§ Stored data:
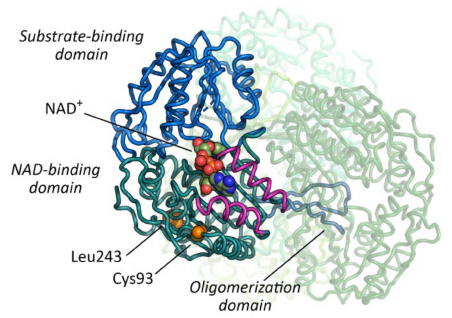
Figure 3. Tetrameric structure of human SSADH (PDB code: 2w8o ). The substrate-binding domain, nicotinamide adenine dinucleotide (NAD + ) -binding domain and oligomerization domain of the reference monomer are colored in di ff erent shades of blue. The other three monomers are represented by transparent shades of green. The two α -helices in close contact with the adenosine monophosphate moiety of NAD + are colored in purple. Proteins are represented as tubes, while NAD + and the mutated residues (Cys93 and Leu243, α C- α C distance: 20.8 Å) are represented by Van der Waals spheres. The NAD + molecule has been modelled into the NAD + -binding domain based on the published structure of the human SSADH in complex with adenosine diphosphate moiety as a ligand (PDB code: 2w8r)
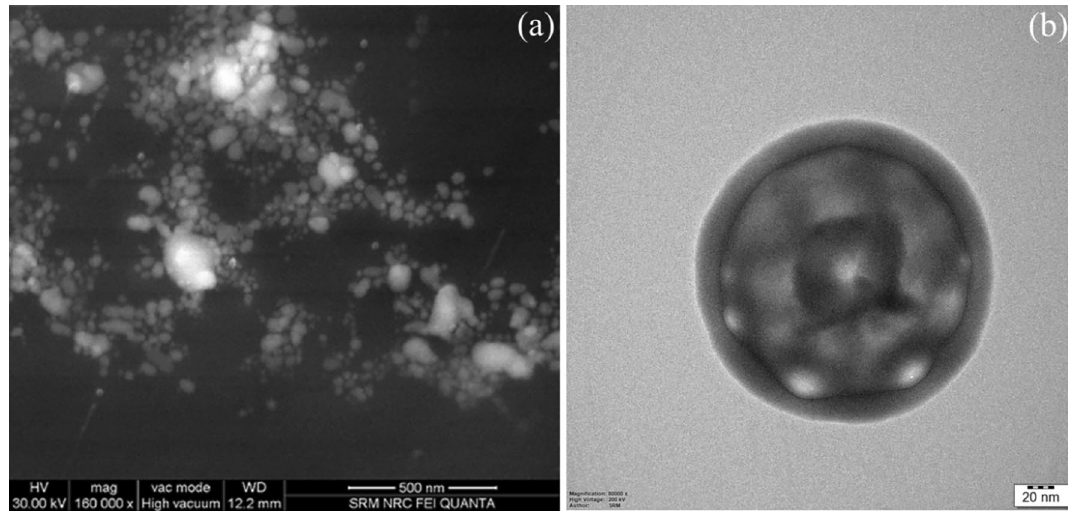
Figure 9. Vesicle morphology, ( a ) FESEM image and ( b ) TEM image of DIP.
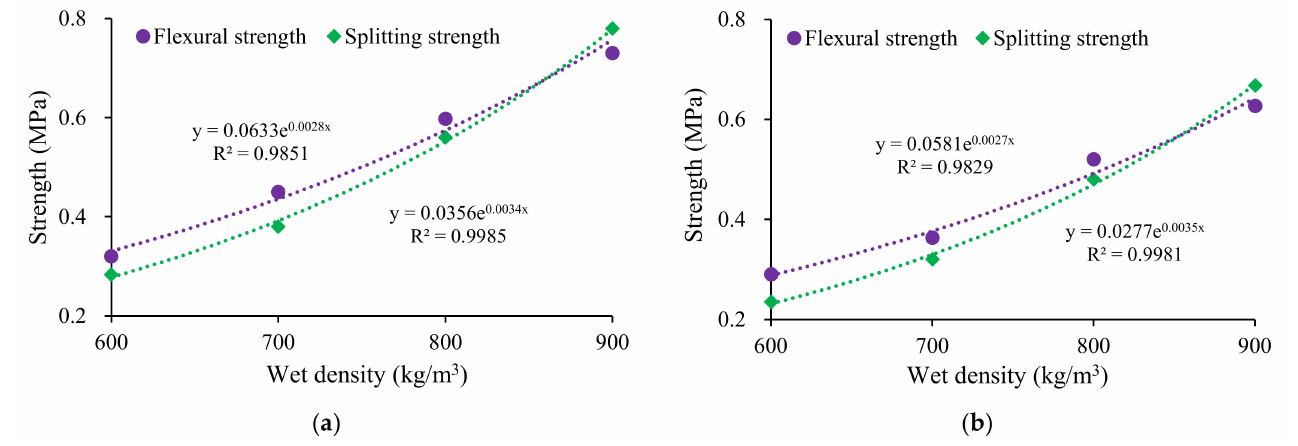
Figure 5. Influence of wet density on tensile properties of mixtures: ( a ) LM–FA dosage of 50%; ( b ) LM–FA dosage 60%.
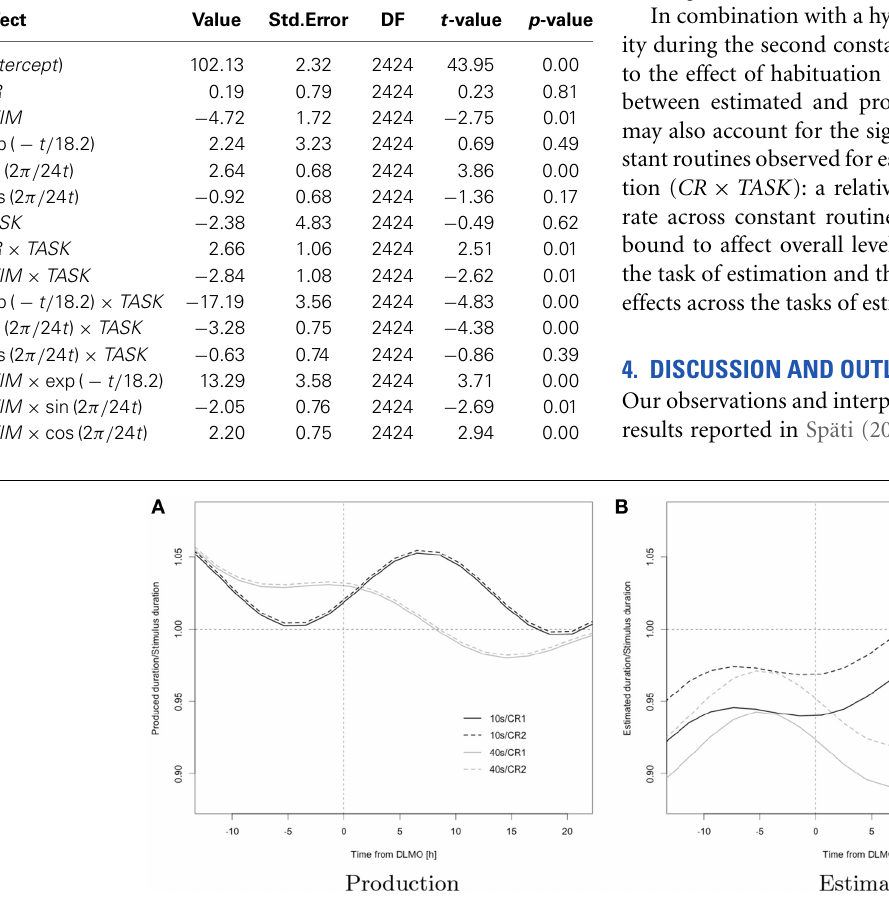
Table 1 | Estimated coefficient by model term.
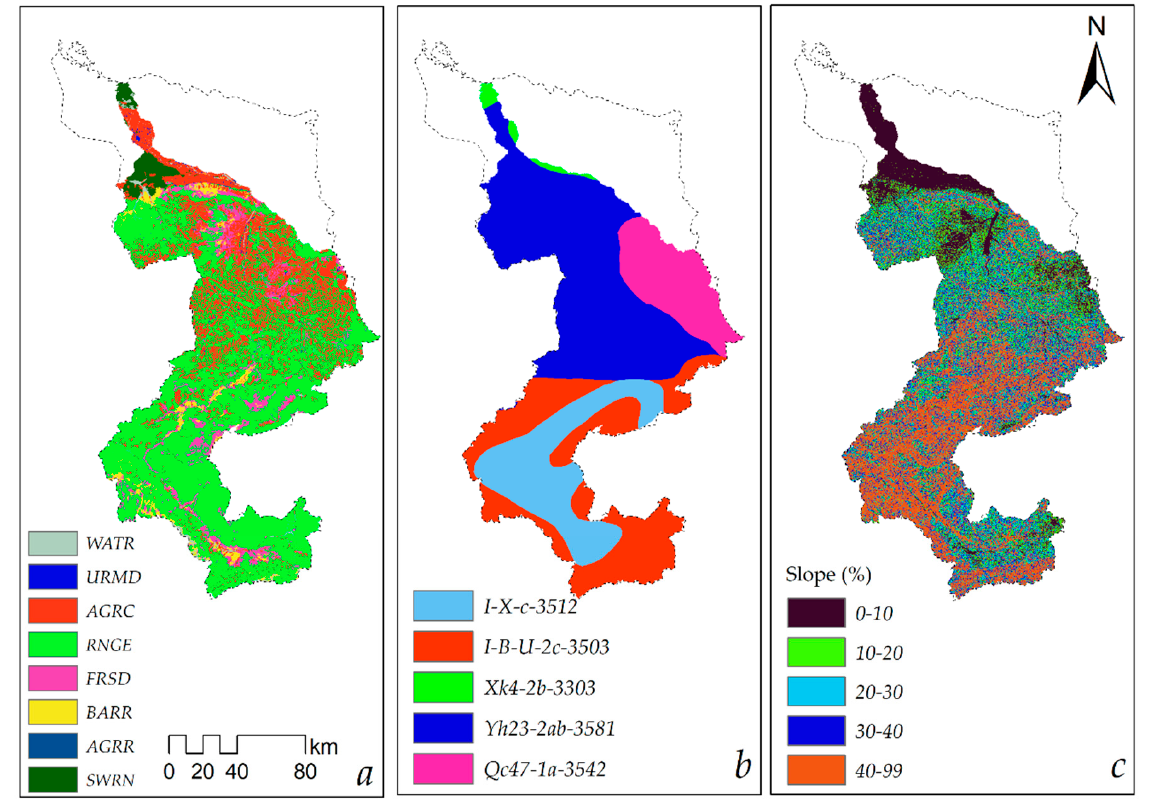
Figure 2. The input for the HRU definition. ( a ) Land cover map of the BRB, ( b ) the soil-type map from the FAO/UNESCO soil map of the world, ( c ) the slope map of the BRB created from the DEM.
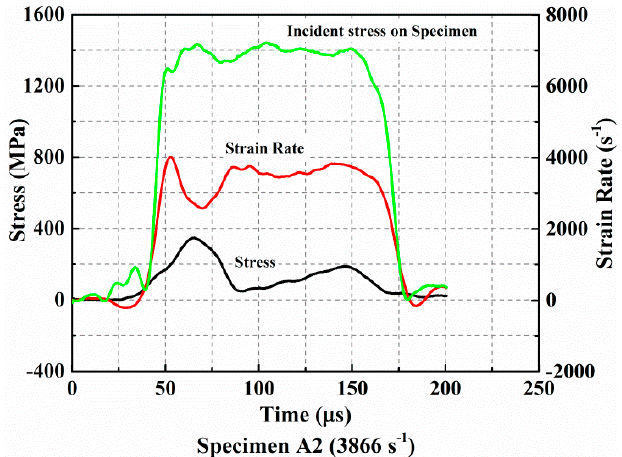
Figure 7. Evolution of the stress and strain rate curves during loading when the specimen has undergone complete failure.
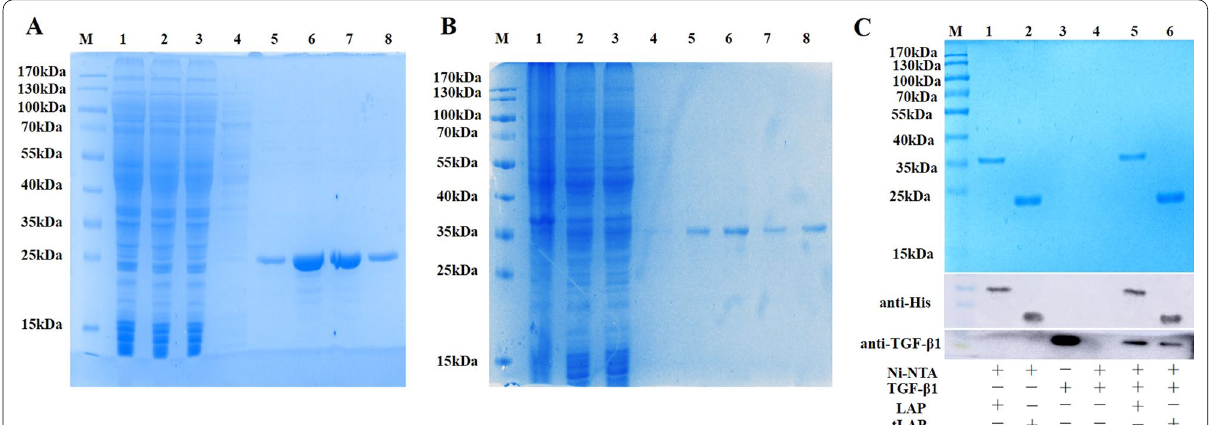
Fig. 2 Purification and identification of Recombinant LAP and tLAP. A Purification of recombinant tLAP. lane M, protein marker; lane 1, Crushing bacterium fluid; lane 2, Supernatant; lane 3, Precipitation after crushing; lane 4, wash; lane 5–8, elution for 4 times. B Purification of recombinant LAP. lane M, protein marker; lane 1, Crushing bacterium fluid; lane 2, Supernatant; lane 3, Precipitation after crushing; lane 4, wash; lane 5–8, elution for 4 times. C Identification of recombinant tLAP by pull down assay. M, protein marker; lane 1, LAP lane 3, TGF-β1; lane 4,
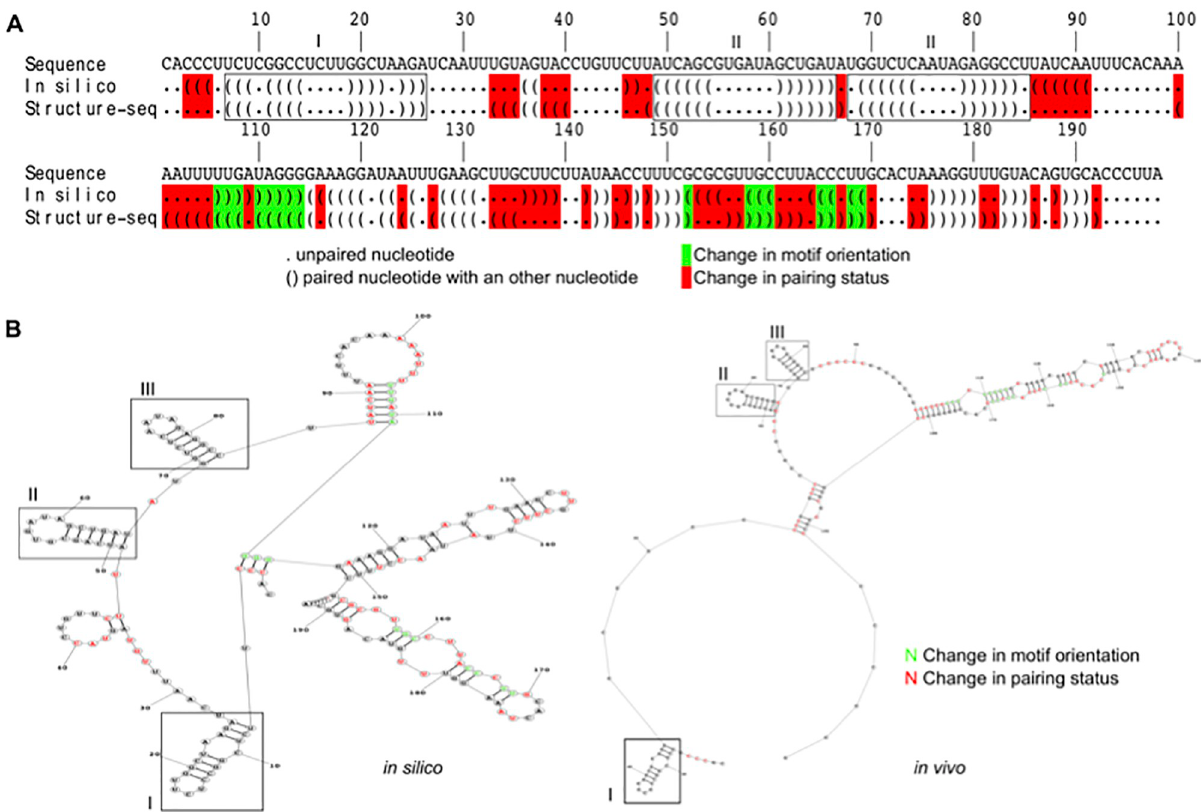
Fig 4. Difference in U2 snRNA structure determined by Structure-seq versus in silico prediction. (A) U2 snRNA (PF3D7_1137000) reactivity sequence alignment, comparing in vitro probing using NAI and in silico prediction using the same constraint parameters. The first line shows the nucleotide sequence, the second line shows the in silico predicted dot/bracket sequence and the third line, the Structure-seq dot/bracket sequence extracted from reactivity measurement. A dot shows a nucleotide not paired with any other nucleotide. An open bracket shows a nucleotide paired with another and starting a structural motif, while a closed bracket shows a nucleotide paired with another but finishing a structural motif. Red-highlighted dot or bracket indicates a change of pairing between the NAI and in silico predicted structural sequence. A green-highlighted bracket indicates a change in motif orientation between the NAI and in silico predicted structural sequence. Boxes with roman numerals indicate the conserved structures between the two shapes. (B) U2 snRNA structure predicted in silico from RNA sequence alone, on the left, and with the addition of reactivity data on the right. The red and green colouring have the same meaning as in (A).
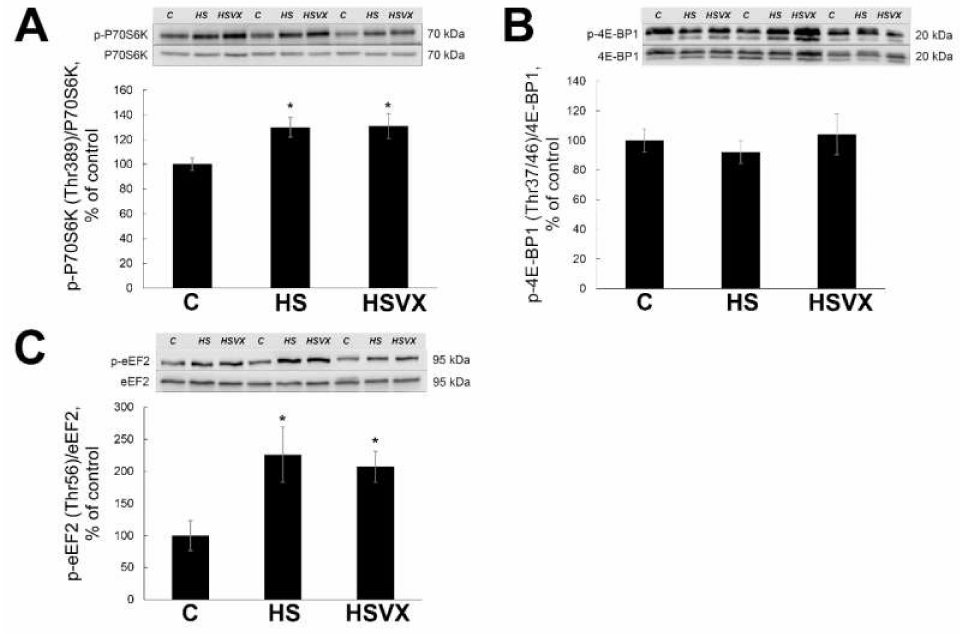
Figure 8. Evaluation of phospho-p70S6K ( A ), phospho-4EBP1 ( B ), and phospho-eEF2 ( C ) content in soleus muscles of C, HS, and HSVX rats by Western blotting. Values are normalized to the levels of total protein and total p70S6K, 4E-BP1, and eEF2 content in each sample. n = 8. * indicates a significant di ff erence from the control, p <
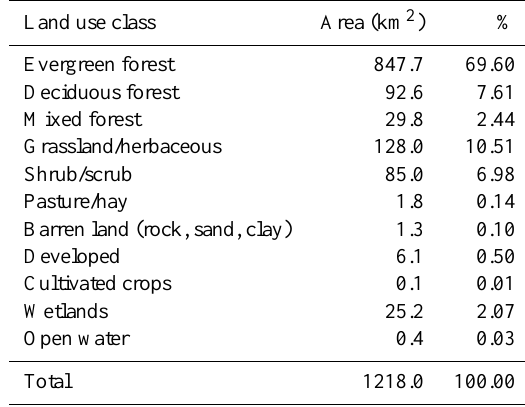
Table 1. Land use classification of the JRB area. 79.7% of the total basin is covered by forest, according to the National Land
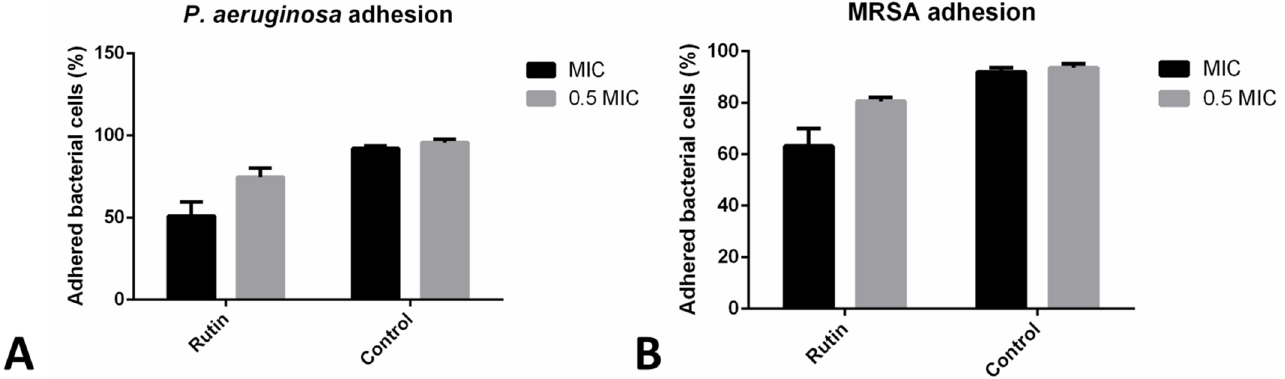
Figure 3. P. aeruginosa IBRS P001 ( A ) and MRSA IBRS MRSA011 ( B ) adhesion to HaCaT cells upon treatments with rutin (%). The data are presented as mean ± SD.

§ Aim of the exercise: Reproduce the entries exactly, from the line with "Figure 5. Influence" to the line with "Fig. 2 Purification", both lines included, keeping no pictures.

§ Response box:
Figure 5. Influence of wet density on tensile properties of mixtures: ( a ) LM–FA dosage of 50%; ( b ) LM–FA dosage 60%.
Table 1 | Estimated coefficient by model term.
Figure 2. The input for the HRU definition. ( a ) Land cover map of the BRB, ( b ) the soil-type map from the FAO/UNESCO soil map of the world, ( c ) the slope map of the BRB created from the DEM.
Figure 7. Evolution of the stress and strain rate curves during loading when the specimen has undergone complete failure.
Fig. 2 Purification and identification of Recombinant LAP and tLAP. A Purification of recombinant tLAP. lane M, protein marker; lane 1, Crushing bacterium fluid; lane 2, Supernatant; lane 3, Precipitation after crushing; lane 4, wash; lane 5–8, elution for 4 times. B Purification of recombinant LAP. lane M, protein marker; lane 1, Crushing bacterium fluid; lane 2, Supernatant; lane 3, Precipitation after crushing; lane 4, wash; lane 5–8, elution for 4 times. C Identification of recombinant tLAP by pull down assay. M, protein marker; lane 1, LAP lane 3, TGF-β1; lane 4,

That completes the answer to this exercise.